* **TASK GOAL**
Reproduce the text of the material below word for word, leaving out the pictures.
Top of SUPPLIED RECORDS
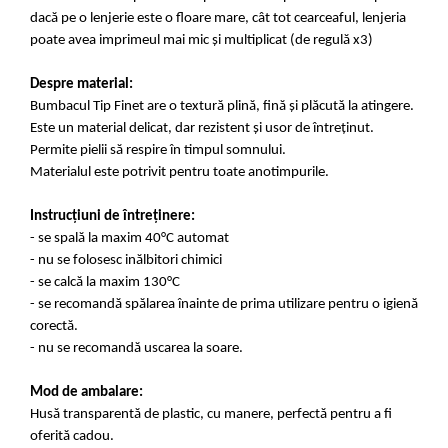
dacă pe o lenjerie este o floare mare, cât tot cearceaful, lenjeria
poate avea imprimeul mai mic și multiplicat (de regulă x3)
Despre material:
Bumbacul Tip Finet are o textură plină, fină și plăcută la atingere.
Este un material delicat, dar rezistent și usor de întreținut.
Permite pielii să respire în timpul somnului.
Materialul este potrivit pentru toate anotimpurile.
Instrucțiuni de întreținere:
- se spală la maxim 40°C automat
- nu se folosesc inălbitori chimici
- se calcă la maxim 130°C
- se recomandă spălarea înainte de prima utilizare pentru o igienă
corectă.
- nu se recomandă uscarea la soare.
Mod de ambalare:
Husă transparentă de plastic, cu manere, perfectă pentru a fi
oferită cadou.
Bottom of SUPPLIED RECORDS
* **RESPONSE TO THE EXERCISE**
dacă pe o lenjerie este o floare mare, cât tot cearceaful, lenjeria
poate avea imprimeul mai mic și multiplicat (de regulă x3)
Despre material:
Bumbacul Tip Finet are o textură plină, fină și plăcută la atingere.
Este un material delicat, dar rezistent și usor de întreținut.
Permite pielii să respire în timpul somnului.
Materialul este potrivit pentru toate anotimpurile.
Instrucțiuni de întreținere:
- se spală la maxim 40°C automat
- nu se folosesc inălbitori chimici
- se calcă la maxim 130°C
- se recomandă spălarea înainte de prima utilizare pentru o igienă
corectă.
- nu se recomandă uscarea la soare.
Mod de ambalare:
Husă transparentă de plastic, cu manere, perfectă pentru a fi
oferită cadou.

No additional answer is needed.